What to work on
How do the lines below between the ones holding "X528320Y419100D03*" and "X292100Y455340D03*", inclusive, read? Give them again exactly, with no other lines.

+++ Study material

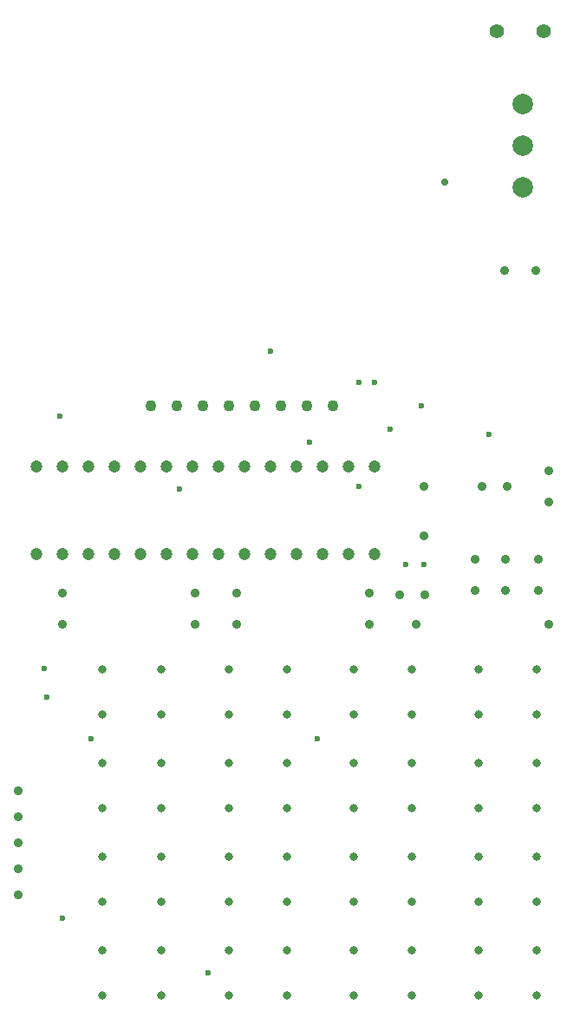
<source format=gbr>
G04 Generated by Ultiboard 14.0 *
%FSLAX34Y34*%
%MOMM*%

%ADD11C,0.8000*%
%ADD12C,0.6000*%
%ADD13C,0.9000*%
%ADD14C,1.2000*%
%ADD15C,0.7000*%
%ADD16C,2.0000*%
%ADD17C,1.1000*%
%ADD18C,1.4000*%


G04 ColorRGB 000000 for the following layer *
%LNDrill-Copper Top-Copper Bottom*%
%LPD*%
G54D11*
X469900Y159324D03*
X526900Y159324D03*
X469900Y115324D03*
X526900Y115324D03*
X347980Y67884D03*
X404980Y67884D03*
X347980Y23884D03*
X404980Y23884D03*
X159720Y23884D03*
X102720Y67884D03*
X159720Y67884D03*
X102720Y23884D03*
X102720Y159324D03*
X159720Y159324D03*
X102720Y115324D03*
X159720Y115324D03*
X102720Y342204D03*
X159720Y342204D03*
X102720Y298204D03*
X159720Y298204D03*
X102720Y250764D03*
X159720Y250764D03*
X102720Y206764D03*
X159720Y206764D03*
X226060Y342204D03*
X283060Y342204D03*
X226060Y298204D03*
X283060Y298204D03*
X226060Y250764D03*
X283060Y250764D03*
X226060Y206764D03*
X283060Y206764D03*
X226060Y159324D03*
X283060Y159324D03*
X226060Y115324D03*
X283060Y115324D03*
X347980Y159324D03*
X404980Y159324D03*
X347980Y115324D03*
X404980Y115324D03*
X347980Y250764D03*
X404980Y250764D03*
X347980Y206764D03*
X404980Y206764D03*
X347980Y342204D03*
X404980Y342204D03*
X347980Y298204D03*
X404980Y298204D03*
X469900Y250764D03*
X526900Y250764D03*
X469900Y206764D03*
X526900Y206764D03*
X469900Y342204D03*
X526900Y342204D03*
X469900Y298204D03*
X526900Y298204D03*
X469900Y67884D03*
X526900Y67884D03*
X469900Y23884D03*
X526900Y23884D03*
X226060Y67884D03*
X283060Y67884D03*
X226060Y23884D03*
X283060Y23884D03*
G54D12*
X91440Y274320D03*
X312420Y274320D03*
X416560Y444500D03*
X63500Y99060D03*
X205740Y45720D03*
X48260Y314960D03*
X45720Y342900D03*
X266700Y652780D03*
X398780Y444500D03*
X414020Y599440D03*
X353060Y622300D03*
X368300Y622300D03*
X60960Y589280D03*
X383540Y576580D03*
X304800Y563880D03*
X353060Y520700D03*
X177800Y518160D03*
X480060Y571500D03*
G54D13*
X538480Y505460D03*
X538480Y535940D03*
X63500Y386080D03*
X193040Y386080D03*
X63500Y416560D03*
X193040Y416560D03*
X233680Y416560D03*
X363220Y416560D03*
X363220Y386080D03*
X233680Y386080D03*
X408940Y386080D03*
X538480Y386080D03*
X528320Y449580D03*
X528320Y419100D03*
X498340Y521240D03*
X473340Y521240D03*
X416560Y472441D03*
X416560Y521124D03*
X392900Y414869D03*
X417900Y414869D03*
X20320Y147320D03*
X20320Y121920D03*
X20320Y172720D03*
X20320Y198120D03*
X20320Y223520D03*
X466511Y419100D03*
X466511Y449580D03*
X496640Y449580D03*
X496640Y419100D03*
X495300Y731520D03*
X525780Y731520D03*
G54D14*
X368300Y540340D03*
X342900Y540340D03*
X317500Y540340D03*
X292100Y540340D03*
X266700Y540340D03*
X241300Y540340D03*
X215900Y540340D03*
X190500Y540340D03*
X165100Y540340D03*
X139700Y540340D03*
X114300Y540340D03*
X88900Y540340D03*
X63500Y540340D03*
X38100Y540340D03*
X368300Y455340D03*
X342900Y455340D03*
X317500Y455340D03*
X292100Y455340D03*
X266700Y455340D03*
X241300Y455340D03*
X215900Y455340D03*
X190500Y455340D03*
X165100Y455340D03*
X139700Y455340D03*
X114300Y455340D03*
X88900Y455340D03*
X63500Y455340D03*
X38100Y455340D03*
G54D15*
X436880Y817880D03*
G54D16*
X513080Y853440D03*
X513080Y894080D03*
X513080Y812800D03*
G54D17*
X149860Y599440D03*
X175260Y599440D03*
X200660Y599440D03*
X226060Y599440D03*
X251460Y599440D03*
X276860Y599440D03*
X302260Y599440D03*
X327660Y599440D03*
G54D18*
X487680Y965200D03*
X533400Y965200D03*

M02*

</source>
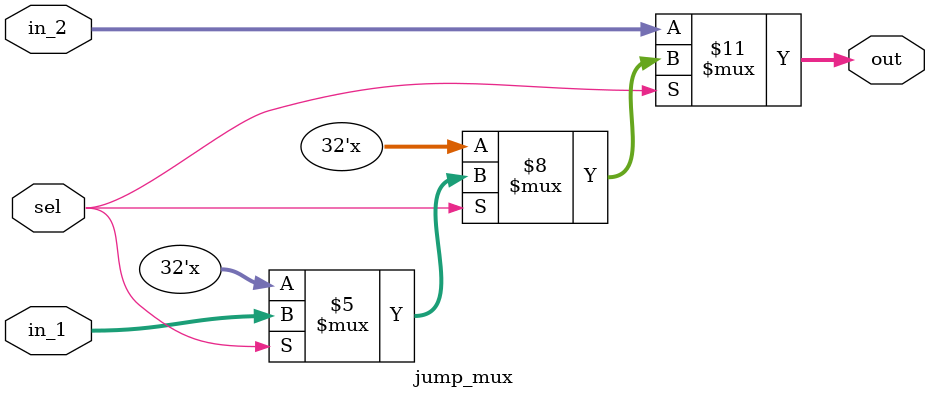
<source format=v>
module jump_mux (input [31:0] in_1, input [31:0] in_2, input sel, output reg [31:0] out);

always @ (in_1 or in_2 or sel)
if (sel == 1'b0) begin
out = in_2;
end else if (sel == 1'b1) begin
out = in_1;
end
endmodule
</source>
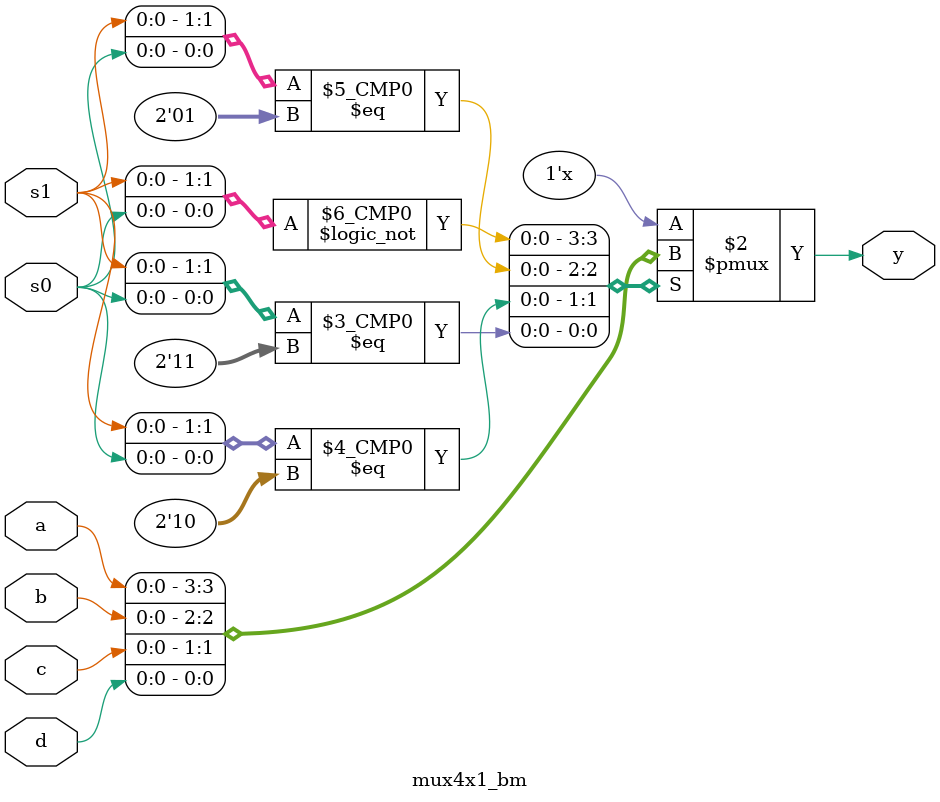
<source format=v>
module mux4x1_bm(
input a,b,c,d,s1,s0,
output reg y);

always @(*)begin
case({s1,s0})
	2'b00: y=a;
	2'b01: y=b;
	2'b10: y=c;
	2'b11: y=d;
endcase

// assign y=s1?(s0?d:c):(s0?b:a);........s1=msb and s0=lsb
end

endmodule

</source>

++++++

Exercise solution
X528320Y419100D03*
X498340Y521240D03*
X473340Y521240D03*
X416560Y472441D03*
X416560Y521124D03*
X392900Y414869D03*
X417900Y414869D03*
X20320Y147320D03*
X20320Y121920D03*
X20320Y172720D03*
X20320Y198120D03*
X20320Y223520D03*
X466511Y419100D03*
X466511Y449580D03*
X496640Y449580D03*
X496640Y419100D03*
X495300Y731520D03*
X525780Y731520D03*
G54D14*
X368300Y540340D03*
X342900Y540340D03*
X317500Y540340D03*
X292100Y540340D03*
X266700Y540340D03*
X241300Y540340D03*
X215900Y540340D03*
X190500Y540340D03*
X165100Y540340D03*
X139700Y540340D03*
X114300Y540340D03*
X88900Y540340D03*
X63500Y540340D03*
X38100Y540340D03*
X368300Y455340D03*
X342900Y455340D03*
X317500Y455340D03*
X292100Y455340D03*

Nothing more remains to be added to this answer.